Though hinting at the type of relationship earlier dissected in Rossellini’s Voyage to Italy or Antonioni’s L’Avventura, Ade’s sophomore film Everyone Else (Alle Anderen) is a new kind of relationship drama about the things some do for love, and I don’t use the word “new” casually. It’s a film where constant shifts in point of view are subtle and never clearly indicated; just when you think you’ve grasped the film, it slips away, yet again, like grains of sand through your fingers. I’ve seen the film three times, and each one has left me even more uncertain of what I’m supposed to think at any one moment, or about Chris and Gitti’s relationship as a whole: this creates a different kind of experience than normally posed by such a cinema, at times psychological, at times theatrical and/or childish, at all times, realistic and honest. Perhaps the questions posed by Everyone Else, which digs deep into a relationship without compromising to dramatic conventions, are so challenging that the only way to deal with them is, as Variety’s Derek Elley did in his stupid Berlinale review, by dispensing with them entirely.
Yes, perhaps the first half of the film is more aligned with Chris, and the second with Gitti, but Ade and her actors provide more subtle distinctions within this structure, and, consequently, do away with traditional definitions of masculinity and femininity. Ade’s first film, The Forest for the Trees (Der Wald vor lauter Bäumen), is in part a sly comment of the way women are defined as unstable, and this unpacking continues here as Gitti’s “female” emotions take more and more hold of her as the film develops, culminating in acts that can be read, in a traditional framework, as full-blown psychosis. This break in the film comes when Chris and Gitti are confronted a more successful version of their coupling, in the form of freshly minted documenta artist Hans (Hans-Jochen Wagner) and his pregnant wife (Nicole Marischka); Hans’ success has the affect of transforming Chris (exacerbating his latent asshole tendencies), and, in reaction, Gitti.

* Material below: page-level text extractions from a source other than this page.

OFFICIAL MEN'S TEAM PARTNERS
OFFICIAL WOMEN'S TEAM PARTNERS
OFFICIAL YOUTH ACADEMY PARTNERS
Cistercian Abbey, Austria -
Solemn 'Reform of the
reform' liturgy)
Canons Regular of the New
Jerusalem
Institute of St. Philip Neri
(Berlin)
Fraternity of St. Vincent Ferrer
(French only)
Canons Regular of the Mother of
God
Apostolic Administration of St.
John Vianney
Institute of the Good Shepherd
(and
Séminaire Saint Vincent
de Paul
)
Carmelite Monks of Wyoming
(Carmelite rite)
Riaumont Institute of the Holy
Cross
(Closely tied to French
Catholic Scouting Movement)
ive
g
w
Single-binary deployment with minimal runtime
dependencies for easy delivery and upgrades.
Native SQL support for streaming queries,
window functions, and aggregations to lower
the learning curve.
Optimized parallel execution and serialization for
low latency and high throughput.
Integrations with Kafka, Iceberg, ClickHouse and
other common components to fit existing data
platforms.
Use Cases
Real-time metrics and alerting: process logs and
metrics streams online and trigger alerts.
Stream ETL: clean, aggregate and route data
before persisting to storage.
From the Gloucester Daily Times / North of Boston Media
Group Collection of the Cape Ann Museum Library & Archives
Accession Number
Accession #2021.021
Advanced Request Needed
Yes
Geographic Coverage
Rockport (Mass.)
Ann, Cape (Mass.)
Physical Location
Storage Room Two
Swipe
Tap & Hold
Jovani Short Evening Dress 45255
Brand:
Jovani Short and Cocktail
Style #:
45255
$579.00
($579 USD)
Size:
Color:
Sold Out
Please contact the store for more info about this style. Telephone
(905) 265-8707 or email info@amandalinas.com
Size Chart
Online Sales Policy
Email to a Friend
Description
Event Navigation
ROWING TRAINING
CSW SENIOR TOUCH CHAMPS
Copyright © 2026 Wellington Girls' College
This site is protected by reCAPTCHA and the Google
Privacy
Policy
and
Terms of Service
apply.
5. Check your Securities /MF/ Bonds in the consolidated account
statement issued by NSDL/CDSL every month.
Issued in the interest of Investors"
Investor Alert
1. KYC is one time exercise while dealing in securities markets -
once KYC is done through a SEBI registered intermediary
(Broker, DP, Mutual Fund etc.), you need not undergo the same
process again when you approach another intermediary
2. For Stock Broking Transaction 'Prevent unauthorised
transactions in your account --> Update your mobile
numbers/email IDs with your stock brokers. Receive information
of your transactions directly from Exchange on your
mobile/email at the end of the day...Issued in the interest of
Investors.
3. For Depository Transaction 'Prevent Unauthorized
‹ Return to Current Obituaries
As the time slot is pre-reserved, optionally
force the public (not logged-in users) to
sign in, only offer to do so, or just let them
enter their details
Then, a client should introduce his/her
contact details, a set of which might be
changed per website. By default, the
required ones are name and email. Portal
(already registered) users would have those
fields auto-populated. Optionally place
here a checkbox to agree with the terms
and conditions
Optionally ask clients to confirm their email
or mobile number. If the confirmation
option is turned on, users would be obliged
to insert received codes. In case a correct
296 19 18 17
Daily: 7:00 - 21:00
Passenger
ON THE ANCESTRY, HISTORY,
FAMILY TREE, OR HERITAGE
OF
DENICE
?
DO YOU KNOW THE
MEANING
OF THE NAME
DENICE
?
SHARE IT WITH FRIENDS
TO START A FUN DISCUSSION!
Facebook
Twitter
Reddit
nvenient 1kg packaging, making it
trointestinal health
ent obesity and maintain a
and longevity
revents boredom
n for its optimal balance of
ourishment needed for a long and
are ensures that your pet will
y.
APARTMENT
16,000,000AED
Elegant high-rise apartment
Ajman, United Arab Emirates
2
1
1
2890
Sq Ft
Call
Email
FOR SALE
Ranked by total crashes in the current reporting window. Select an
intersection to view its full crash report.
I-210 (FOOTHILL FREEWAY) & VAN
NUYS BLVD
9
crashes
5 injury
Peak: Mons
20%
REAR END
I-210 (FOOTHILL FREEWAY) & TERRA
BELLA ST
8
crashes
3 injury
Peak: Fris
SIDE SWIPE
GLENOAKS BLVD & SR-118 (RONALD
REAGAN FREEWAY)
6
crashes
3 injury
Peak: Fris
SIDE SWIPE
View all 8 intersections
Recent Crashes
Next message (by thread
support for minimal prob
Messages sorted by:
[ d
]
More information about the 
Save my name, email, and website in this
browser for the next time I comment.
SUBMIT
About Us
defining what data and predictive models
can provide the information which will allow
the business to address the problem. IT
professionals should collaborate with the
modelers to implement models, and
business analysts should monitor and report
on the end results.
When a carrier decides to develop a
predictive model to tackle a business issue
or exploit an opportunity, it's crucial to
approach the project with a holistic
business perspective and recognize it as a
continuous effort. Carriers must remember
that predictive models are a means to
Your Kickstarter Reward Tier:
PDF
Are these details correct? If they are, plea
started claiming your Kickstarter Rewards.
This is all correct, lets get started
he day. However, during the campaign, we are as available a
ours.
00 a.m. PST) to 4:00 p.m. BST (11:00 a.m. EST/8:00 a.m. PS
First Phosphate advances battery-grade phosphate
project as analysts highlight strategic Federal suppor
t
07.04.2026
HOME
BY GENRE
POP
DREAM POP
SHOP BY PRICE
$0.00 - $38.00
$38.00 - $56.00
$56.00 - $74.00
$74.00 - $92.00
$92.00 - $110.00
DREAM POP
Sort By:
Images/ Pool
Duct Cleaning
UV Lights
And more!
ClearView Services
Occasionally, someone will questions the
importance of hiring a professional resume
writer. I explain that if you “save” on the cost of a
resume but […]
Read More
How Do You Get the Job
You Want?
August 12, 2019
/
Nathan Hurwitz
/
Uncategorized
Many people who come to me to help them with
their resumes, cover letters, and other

This so-called “second part” of the film has been criticized as — kind of like Gitti does — going off the rails, a comment that only makes sense to me if one doesn’t pay close attention to the first half, or is trapped in classical forms (such as the art Ingrid Bergman surveys in her own Italian vacation). Ade has said that the four characters combine to create a single person, and that makes some sense to me, but the magic of Everyone Else is hard to define or pin down. Watching the film there is some sense that the emotions that are being created for the camera are themselves beyond the intentions of the actors and the director; this in no way is to slight the two amazing performances (from actors regularly based in the theatre), or Ade’s direction, only to say that in the best art, the final product is usually part conscious, part unconscious.